=== 課題一覧 ===
**A)** 本文のうち、「②沖縄本島・沖縄県島尻郡粟国」で始まり「った。(「沖縄民俗」十五号)」まで続く部分を、一字も変えずに打ち直してください。
**B)** 本文の内容を三文で要約してください。

=== 本文抜粋 ===
• • • •

これが多良間のパルマッツーの始まりだと伝えられ、今日に至っているが、もう最近ではそのようなこともしなくなっているよ。(『多良間村の民話』)
②沖縄本島・沖縄県島尻郡粟国村~昔、粟国島には、毎年六月ごろになると、人の目や鼻を取ったり、流産させたりする恐ろしい神さまがいた。困りきった住民の訴えで、今帰仁城から平敷大主という役人が派遣される。平敷大主は、王の命に従って、粟・米で酒やご馳走を作ってヤガンガマの前に持って行き、鐘・鼓を鳴らして神を誘い出すと、神はヤガンガマを出て、ガジヌク御岳、チヂ、イビガナシへ行き、グスクマ大屋のあたりで見えなくなった。その後は、神が暴れることがなくなったので、六月の折目には、ヤガン御岳で、そのときの様子を再現する祭をおこなうこととなった。(「沖縄民俗」十五号)

• • • •

=== 表示データ ===
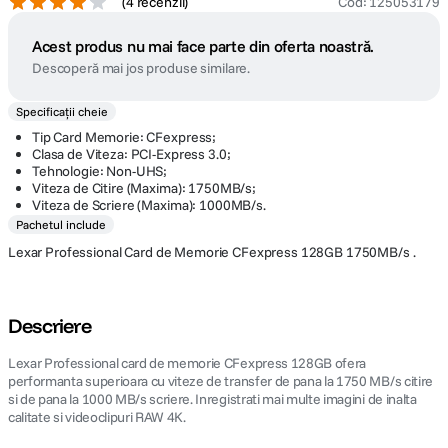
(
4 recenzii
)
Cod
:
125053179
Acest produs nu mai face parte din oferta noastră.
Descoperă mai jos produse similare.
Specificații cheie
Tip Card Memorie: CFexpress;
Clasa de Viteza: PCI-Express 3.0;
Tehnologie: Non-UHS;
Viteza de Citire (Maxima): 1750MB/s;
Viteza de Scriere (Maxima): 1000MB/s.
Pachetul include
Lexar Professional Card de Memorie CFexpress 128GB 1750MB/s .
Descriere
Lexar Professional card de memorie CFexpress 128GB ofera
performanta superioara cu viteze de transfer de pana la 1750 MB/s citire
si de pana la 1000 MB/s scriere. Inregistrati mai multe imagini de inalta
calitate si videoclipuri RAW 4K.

• • • •

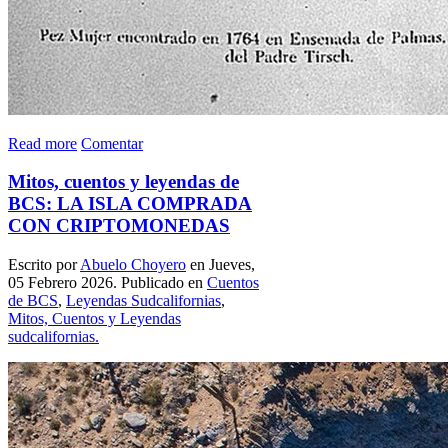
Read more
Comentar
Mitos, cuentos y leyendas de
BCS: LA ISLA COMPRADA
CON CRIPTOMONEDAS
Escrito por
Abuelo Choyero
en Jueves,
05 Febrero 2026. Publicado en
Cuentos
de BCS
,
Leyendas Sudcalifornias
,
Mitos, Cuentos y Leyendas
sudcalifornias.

• • • •

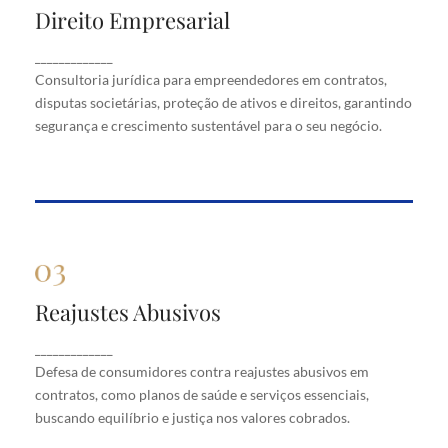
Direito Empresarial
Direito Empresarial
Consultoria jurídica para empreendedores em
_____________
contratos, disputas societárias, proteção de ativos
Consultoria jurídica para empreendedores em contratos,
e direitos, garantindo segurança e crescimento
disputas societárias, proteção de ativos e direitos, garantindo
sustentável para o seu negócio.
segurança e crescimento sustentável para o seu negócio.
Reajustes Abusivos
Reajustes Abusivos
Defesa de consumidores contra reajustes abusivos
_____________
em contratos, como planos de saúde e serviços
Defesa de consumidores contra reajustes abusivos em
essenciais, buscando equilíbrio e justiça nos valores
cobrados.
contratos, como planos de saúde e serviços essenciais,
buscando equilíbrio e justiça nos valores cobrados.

• • • •

=== 課題の解答 ===
**A)**
②沖縄本島・沖縄県島尻郡粟国村~昔、粟国島には、毎年六月ごろになると、人の目や鼻を取ったり、流産させたりする恐ろしい神さまがいた。困りきった住民の訴えで、今帰仁城から平敷大主という役人が派遣される。平敷大主は、王の命に従って、粟・米で酒やご馳走を作ってヤガンガマの前に持って行き、鐘・鼓を鳴らして神を誘い出すと、神はヤガンガマを出て、ガジヌク御岳、チヂ、イビガナシへ行き、グスクマ大屋のあたりで見えなくなった。その後は、神が暴れることがなくなったので、六月の折目には、ヤガン御岳で、そのときの様子を再現する祭をおこなうこととなった。(「沖縄民俗」十五号)

**B)** 多良間のパルマッツーの始まりとされる話が伝えられているが、最近ではそのようなことはしなくなっている。粟国島には毎年六月ごろ、人の目や鼻を取ったり流産させたりする恐ろしい神さまがいたため、住民の訴えで今帰仁城から平敷大主という役人が派遣された。平敷大主が酒やご馳走を供えて鐘・鼓を鳴らし神を誘い出すと、神は見えなくなって暴れることがなくなったので、六月の折目にはヤガン御岳でそのときの様子を再現する祭をおこなうこととなった。